The grinding years of the Accord also had an effect on union membership numbers. The Accord — and union complicity in the attacks on workers it involved — alienated many rank and file workers from the union movement. From 1981 to 1992 ACTU statistics show that the proportion of the unionised work force dropped from 51% to 39.6%. This trend has continued in the post-Accord years: the proportion of workers who belong to a union is now only 20%.
There is still room for a militant resurgence in the union movement. Increasing numbers of workers now say that they would join a union if they had the opportunity. Part of the decline in union membership may also be accounted for by the shifting demographics of the Australian work force. Since the 1980s large numbers of workers have shifted from highly unionised industries (such as manufacturing) to industries such as retail and services that are largely unorganised. This period has also seen an increasing casualisation of the work force. The expansion of the work force by 3 million workers since 1986 also means that despite the low 20% of union membership the numbers of unionised workers remains significant at 1,786,000. So, despite the negative effects of the Accord on the union movement, there does still exist potential for the rebuilding of militant unionism.

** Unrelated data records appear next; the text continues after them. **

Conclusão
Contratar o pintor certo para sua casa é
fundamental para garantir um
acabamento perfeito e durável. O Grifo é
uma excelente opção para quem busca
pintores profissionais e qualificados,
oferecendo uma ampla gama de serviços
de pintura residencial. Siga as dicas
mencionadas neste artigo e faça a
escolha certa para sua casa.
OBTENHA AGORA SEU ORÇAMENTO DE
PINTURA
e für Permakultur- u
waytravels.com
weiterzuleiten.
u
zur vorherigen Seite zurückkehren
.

The Accord years also changed the face of workplace politics. Firstly, there was the end of the centralised wage fixing system brought about by Accord Mark VI of 1990, which introduced the move towards enterprise bargaining. This New Right policy was openly adopted by the ALP and has been accepted by the ACTU since 1990, and works effectively to undermine union solidarity and the ability of unions to use the power of industry-wide organising. And the anti-pattern (industry-wide) bargaining policies of the current ALP leadership of course continue this trend.

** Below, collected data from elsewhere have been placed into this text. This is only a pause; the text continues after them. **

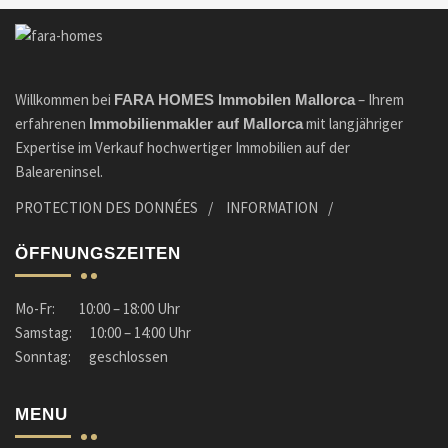
Willkommen bei
– Ihrem
FARA HOMES Immobilen Mallorca
erfahrenen
mit langjähriger
Immobilienmakler
auf Mallorca
Expertise im Verkauf hochwertiger Immobilien auf der
Baleareninsel.
PROTECTION DES DONNÉES
INFORMATION
ÖFFNUNGSZEITEN
Mo-Fr: 10:00 – 18:00 Uhr
Samstag: 10:00 – 14:00 Uhr
Sonntag: geschlossen
MENU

The ALP government of the Accord years also failed to keep its commitments to repeal anti-union laws introduced by the Fraser Coalition government. Such laws included legislation forcing unions to amalgamate whether the rank and file wanted it or not, as well as the ban on solidarity actions (secondary boycotts), enshrined in the Trade Practices Act sections 45D and E. The '80s also saw court decisions setting precedents for employers being able to claim compensation for industrial action.
The International Labour Organisation in the early 90s considered Australian law in contravention of the labour conventions — to which Australia is a signatory — and restrictive on the right to strike. Obviously, the situation is even worse today, and while it is not the ALP which has introduced Work Choices, we know that they are not going to tear up this anti-worker legislation.
ALP during the Accord years was not a party genuinely committed to social welfare, social justice or the union movement. It was government in the name of "the country", but in the interests of the rich. Should the ALP be elected on November 24, there is no reason to think that a Rudd Labor government will be any different.